Admitting that the lessor of the plaintiff did impose upon the organs of government, by misrepresenting his age, when he obtained his certificate, we cannot *53perceive that he thereby injured the individual rights of the defendant, or in the least contributed to bring him to his present dilemma. The land then belonged exclusively to the government. The defendant, now appellant, had no claim to it. His certificate, though elder than that of the appellee, is not shewn to cover the land now claimed, or any other spot, and if it covered the land now in contest, it only vested an equity to be asserted in a court of chancery. The imposition then, was upon the government, by obtaining from her, lands which he was not entitled to, and no injury was done to the rights of the appellant. The government, which alone was cheated, granted the land to the appellee, by a patent which we have seen is incontestible in this mode. The appellee has since acquired a claim by a grant of the government, which passes nothing, and by a residence upon the land, and he now seeks to deprive the appellant of an exception of law in his favor, by proving that on another previous occasion, though not to the prejudice of the appellant, he represented his age untruly.

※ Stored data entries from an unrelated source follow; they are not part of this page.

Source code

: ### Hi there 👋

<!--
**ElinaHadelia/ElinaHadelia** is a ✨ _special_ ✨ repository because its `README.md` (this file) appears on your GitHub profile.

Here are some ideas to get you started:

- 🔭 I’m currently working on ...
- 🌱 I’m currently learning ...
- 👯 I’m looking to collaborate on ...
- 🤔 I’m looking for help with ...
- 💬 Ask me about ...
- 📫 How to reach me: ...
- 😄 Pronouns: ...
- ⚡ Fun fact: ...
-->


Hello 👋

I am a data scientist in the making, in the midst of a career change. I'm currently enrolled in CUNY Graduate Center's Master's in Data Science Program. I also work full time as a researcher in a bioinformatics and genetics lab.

It might as well be said, that every person who should represent and prove a fact untruly in any court, or before any tribunal, should be forever barred in all other controversies from shewing the fact to be otherwise, although different rights hang upon the contest; which is carrying estoppels farther than we have any warrant.

Crittenden, for appellant; Mayes, for appellee.

The claim of the appellant, so far as it appears to have any legality, has originated since the appellee’s imposition upon the goverment, by acts entirely uninfluenced by that imposition, therefore, he cannot rely on an estoppel against the appellee.

The judgment is correct, and must be affirmed with costs.